昨日の国会審議は冒頭から荒れ気味だった。朝日新聞がどこかから共謀罪の原案を入手したらしい。テロという文言はなく、単に共謀罪を成立させるためにテロを利用したことがわかる。朝日新聞がイタコか大川隆法氏を呼んだのではない限り、どこかから漏れたことは明白だし、同じ内容が東京新聞にも流れたらしい。
しかし民進党の質問は中身の議論にまでは至らなかった。金田法務大臣の答弁がいつものようにボロボロだったからだ。聞が配られればリークされたことは露見するのだから答弁準備もできたはずである。だが金田大臣は「そんなことがあったのかすら知らないし、根拠があるわけではないが、法務省から漏れたわけではない」と答弁し、議場は騒然とした。最終的には「調査します」と答弁しなおした。すでにボロボロの金田法相はもう気にしていないかもしれないが大臣の面子は丸潰れだ。
つまり、官僚は意図的に新聞社に情報を流したばかりではなく、それに対する対応を一切しなかったことになる。防衛省や経産省でもリークが横行していて、責任を政治家に取らせる手法が蔓延している。どうせ法案は通るのだし、政治家が右往左往するのを見てよろこんでいる感さえある。法案さえ通るのなら、官僚に情報漏えいのリスクはない。
巷ではリーダーである安倍首相が官僚を見下ろしているような印象があるようだが、実際は異なっている。日本は強いリーダーシップを嫌うのだ。しかし、いわゆる「ネトウヨ系」と呼ばれる議員たちはこのことが分かっていないようだ。
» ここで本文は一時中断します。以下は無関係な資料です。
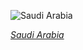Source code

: 
![Saudi Arabia](https://www.gstatic.com/prettyearth/assets/full/5634.jpg)

*[Saudi Arabia](https://www.google.com/maps/@22.116376,38.983998,15z/data=!3m1!1e3)*
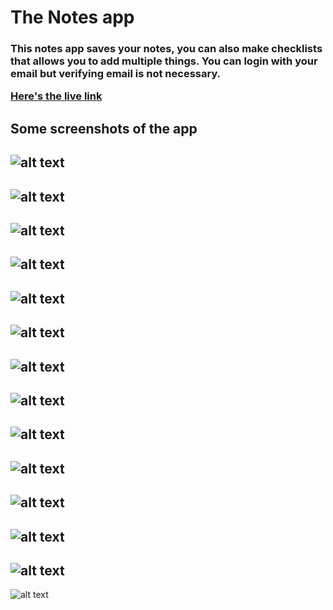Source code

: <h1>The Notes app</h1>

<h3>This notes app saves your notes, you can also make checklists that 
allows you to add multiple things. You can login with your email but verifying
email is not necessary. 

<a href = "http://online-todo.herokuapp.com/" target = "_new">Here's the live link</a>

<h2>Some screenshots of the app</h2>

![alt text](/screenshots/django.png)
----------------------------------------------------------------------------------------------
![alt text](/screenshots/Screenshot(394).png)
----------------------------------------------------------------------------------------------
![alt text](/screenshots/Screenshot(395).png)
----------------------------------------------------------------------------------------------
![alt text](/screenshots/Screenshot(400).png)
----------------------------------------------------------------------------------------------
![alt text](/screenshots/Screenshot(401).png)
----------------------------------------------------------------------------------------------
![alt text](/screenshots/Screenshot(402).png)
----------------------------------------------------------------------------------------------
![alt text](/screenshots/Screenshot(403).png)
----------------------------------------------------------------------------------------------
![alt text](/screenshots/Screenshot(404).png)
----------------------------------------------------------------------------------------------
![alt text](/screenshots/Screenshot(405).png)
----------------------------------------------------------------------------------------------
![alt text](/screenshots/Screenshot(407).png)
----------------------------------------------------------------------------------------------
![alt text](/screenshots/Screenshot(408).png)
----------------------------------------------------------------------------------------------
![alt text](/screenshots/Screenshot(409).png)
----------------------------------------------------------------------------------------------
![alt text](/screenshots/Screenshot(410).png)
----------------------------------------------------------------------------------------------
![alt text](/screenshots/Screenshot(412).png)



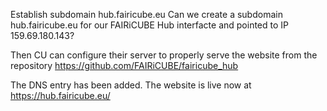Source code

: Establish subdomain hub.fairicube.eu
Can we create a subdomain hub.fairicube.eu for our FAIRiCUBE Hub interfacte and pointed to IP 159.69.180.143? 
Then CU can configure their server to properly serve the website from the repository https://github.com/FAIRiCUBE/fairicube_hub

The DNS entry has been added.
The website is live now at https://hub.fairicube.eu/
実務経験の不足から来る誤解なのだろう。
例えば、西田昌司参議院議員の質問姿勢にははらはらさせられた。官僚を呼び捨てにして答弁させた上でめちゃくちゃな持論を展開していた。一方、同じ自民党議員でも長峯誠議員は個別具体的な質問をして有効に時間を使いきった。最後は赤いスイートピーのエピソードまで披露して余裕すら感じさせる。都城市長経験者ということで役所や外郭団体がどのように動くのかよく知っているのだろう。
日本の組織は強いリーダーを嫌う。職域に「土足で踏み込まれる」ことを嫌うのだ。このため職能集団である官僚と政治家の力関係はある意味同等だ。「下から」の不服従はいろいろな方法で示すことができるのだが、普段は忖度してやってあげていることをわざとやらないというのも一つの手だし、情報のリークもツールとして利用できるだろう。「下から」の恫喝は意外にうまく行くし効果もある。
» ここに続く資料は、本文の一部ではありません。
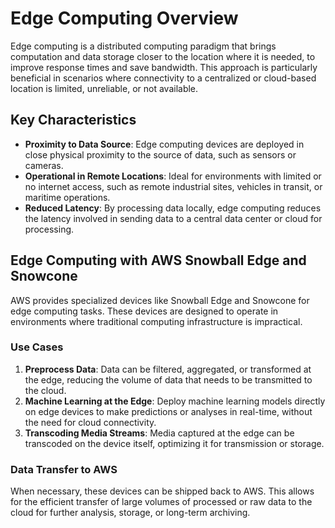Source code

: # Edge Computing Overview

Edge computing is a distributed computing paradigm that brings computation and data storage closer to the location where it is needed, to improve response times and save bandwidth. This approach is particularly beneficial in scenarios where connectivity to a centralized or cloud-based location is limited, unreliable, or not available.

## Key Characteristics

- **Proximity to Data Source**: Edge computing devices are deployed in close physical proximity to the source of data, such as sensors or cameras.
- **Operational in Remote Locations**: Ideal for environments with limited or no internet access, such as remote industrial sites, vehicles in transit, or maritime operations.
- **Reduced Latency**: By processing data locally, edge computing reduces the latency involved in sending data to a central data center or cloud for processing.

## Edge Computing with AWS Snowball Edge and Snowcone

AWS provides specialized devices like Snowball Edge and Snowcone for edge computing tasks. These devices are designed to operate in environments where traditional computing infrastructure is impractical.

### Use Cases

1. **Preprocess Data**: Data can be filtered, aggregated, or transformed at the edge, reducing the volume of data that needs to be transmitted to the cloud.
2. **Machine Learning at the Edge**: Deploy machine learning models directly on edge devices to make predictions or analyses in real-time, without the need for cloud connectivity.
3. **Transcoding Media Streams**: Media captured at the edge can be transcoded on the device itself, optimizing it for transmission or storage.

### Data Transfer to AWS

When necessary, these devices can be shipped back to AWS. This allows for the efficient transfer of large volumes of processed or raw data to the cloud for further analysis, storage, or long-term archiving.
強いリーダーシップを誇示したがるネトウヨ系議員はこれがよく分からないのだろう。組織を動かした経験がない人ほど「大きなもの」を思考することになる。議員様になればえらそうに振舞えるし、憲法の縛りがあって法律が作れないとなると、じゃあ憲法を変えてしまえという思考を持っている。
彼らが気にしているのは「どうやったら相手が自分の言うことを聞くか」ということだけであり、その発言の中身が説得力を持つかということは気にかけない。森友学園の理事長と副理事長が典型的で、役人を恫喝したり「えらい政治家」に擦り寄ればみんな言うことを聞くと思っている。挙句の果てには幼稚園児を集めて「日本(にっぽん)民族」と唱和させていた。さぞかし気持ちがよかっただろう。
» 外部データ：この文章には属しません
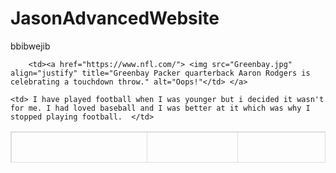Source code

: # JasonAdvancedWebsite
bbibwejib

<html>
	<head>
	<title> Jason's Hobbies </title>
	</head>
<style>
table, td, th {    
    border: 1px solid #ddd;
    text-align: left;
}

table {
    border-collapse: collapse;
    width: 100%;
}

th, td {
    padding: 15px;
}
</style>
</head>
<body>



<table height="50">
  <tr>
    <th> <img src="White.jpg" height="200" align="justify" </th>
    <th>
		 <header>
    <style>
.center {
    text-align: center;
    border: 3px solid green;
}
</style>

<h1>My First Website</h1>
	<h2> Jason's Hobby: Sports</h2>
	<h3> 
		<ol>
			<li> Basketball </li>
			<li> Baseball </li>
			<li> Football </li>
		</ol>
	<h3>
 		 </header>
    </th>
    <th></th>
    
  </tr>
  <tr>
    <td><a href="https://www.nba.com/"><img src="Kobe.jpg" height="200" align="justify" title="Kobe and Shaq look ready and in tune into the game" alt="Oops!"</td>
    <td align="middle">Basketball is a hobby of mine to wath and play. It is such a quick pased game wih such great nd unseen plays. And what is probbly the greatest player in the world, Lebron James, is curently in the NBA with the <a href="https://www.nba.com/lakers/?tmd=1"> Lakers</a> which is my favorite team.</td>
    <td><a href="https://www.nba.com/"><img src="Future.jpg" height="200" align="justify" title="The Future Generation of the Lakers pose for pre-season pictures." alt="Oops!"</td>
  </tr>
  <tr>
    <td><a href="https://www.mlb.com/"> <img src="BaseballBat.jpg" align="justify" title="Two Marucci bats frequently used in the MLB." alt="Oops!"</td> </a>
    <td align="left">Baseball is not only a hobby of mine, but it is also passion. I have played since i was 5 and I wag great at it, which is why I pursued baseball as a sport I'd love to play. <a href="https://www.mlb.com/dodgers"> The Dodgers</a> are my favorite tyeam because i was born in LA and because this team is what got me into playing and loving baseball.</td>
    <td><a href="https://www.mlb.com/"> <img src="Dodgers.jpg" align="justify" title="The Dogers pose for pictures in celebration od beating the Rockies for a spot in the 2018 playoffs." alt="Oops!"</td> </a>

  </tr>
  <tr>
  	<td> Football was another one of my favorite sports and hobbies. I don't like to play foorball but it is certainly fun to watch on TV. I am a <a href="https://www.packers.com/"> Greenbay Packers</a> fan and i root for my team eerytime they play.</td>
        
        <td><a href="https://www.nfl.com/"> <img src="Greenbay.jpg" align="justify" title="Greenbay Packer quarterback Aaron Rodgers is celebrating a touchdown throw." alt="Oops!"</td> </a>
   
	<td> I have played football when I was younger but i decided it wasn't for me. I had loved baseball and I was better at it which was why I stopped playing football.  </td>

</tr>
  <tr>
    <td><img src="White.jpg" height="200" align="justify"</td>
    <td>  <p font family="Jokerman"><center>Jason Flores Period 2 AP Computer Science</center> </p> </td>
    <td></td>
</tr>
</table>

</body>
</html>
鴻池元防災担当相は相当ご立腹だった。森友学園側が「お金で政治家が動かせる」と考えていたからだろう。しかし職能人には「自分の職域で有能に評価されたい」という欲があるので、こうした行為は政治家への冒涜だと考えるのだ。しかし、そう思わなかった人もいる。安倍首相とその婦人だ。わけもわからない幼稚園児に「安倍首相はすばらしい」と言わせたのを見て、婦人は涙を流して感動したそうだ。
民主党の場合は官僚を悪者にして政治家が改革のヒーローになろうとしたことが官僚を怒らせたのだろう。自民党が何をしたのかは分からないのだが、安倍さんのお友達が大手を振るっていることが官僚を怒らせているのかもしれないと思う一方で、天下り調査の進行中も気になるところだ。これは官僚の生活に直接関連することなので素手で突っ込めばやけどをするだろう。
しかしそれより深刻なのは共謀罪が役人の怒りを買っているという可能性だ。共謀罪は捜査機関に政治的な圧力がかけられる法律だ。敵対する政治的組織に「犯罪者集団」というレッテルさえ貼れば計画段階で犯罪化できる。これは官僚の職域に素手で突っ込むことを意味する。
政治家に安倍トモが増えてゆくということは、日本型の組織運営が分からない人たちが大量に跋扈するということを意味している。彼らは官僚が言うことを聞かないなら、人事を掌握したり、ロボットのように動かせる法律を作ろうと考えるのだが、これは官僚の反乱を地下化させることになるだろう。